The shortlist for this year’s YA Book Prize is brilliantly eclectic, but White Rabbit Red Wolf by Tom Pollock lured me with a cover blurb promising maths, murder, and the human psyche. This startling combination will mesmerise you in the unfolding story of young maths prodigy, Peter Blankman. Prone to extreme anxiety, a public awards ceremony triggers a severe panic attack and an inexplicable sequence of events, including the stabbing of Peter’s mother and the disappearance of his beloved sister, Bel. Sharpen your brain. You’ll need it in this complex encounter with the darkest workings of the mind.
For Peter, maths governs everything, ‘…light, gravity, rivers, moons, minds, money…’ If only he could somehow mathematically map himself, and change the pesky equations that led to his crippling fear of life. The fateful award ceremony is to honour his mother, eminent research scientist, Dr Louise Blankman, and once there, almost inevitably poor Peter succumbs to the dizzying vortex of a panic attack. He flees the hall, pursued by his alarmed family. And then suddenly there is blood. So much blood, and his mother on the floor, her pulse a mere flicker, ‘like a butterfly pinned under her skin.’

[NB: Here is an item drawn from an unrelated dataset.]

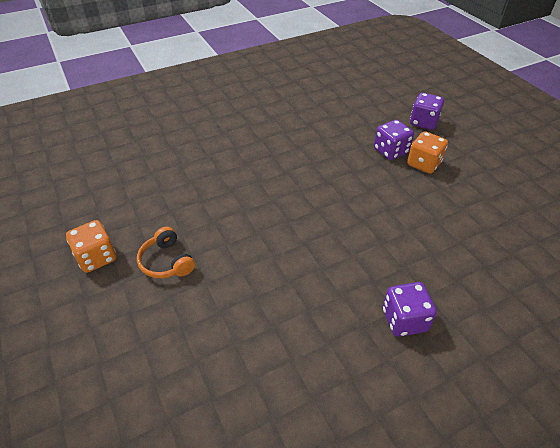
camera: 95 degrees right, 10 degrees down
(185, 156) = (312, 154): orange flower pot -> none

Bel is nowhere to be found, and Peter’s story is about to enter the realms of the darkly fantastic, as he’s drawn into a world of espionage and treachery at the highest level. Discovering that nothing in his life is what he thought it to be,it seems that the very foundations of Peter’s memories are built on shifting sands.

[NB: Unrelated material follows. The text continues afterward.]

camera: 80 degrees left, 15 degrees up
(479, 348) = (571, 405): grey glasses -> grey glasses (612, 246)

The tag line of this novel is ‘This story is a lie,’ and Tom Pollock plays brilliantly with concepts of truth and memory. Peter himself is the classic unreliable narrator. Allegiances shift and revelations pile up in a genuinely jaw-dropping fashion.
A terrific book. Clever, original, and demanding of its reader. Pay attention! Every detail is significant.
The YA Book Prize 2019 winner will be announced on the 30th of May.
White Rabbit Red Wolf by Tom Pollock is published by Walker Books, 400 pages.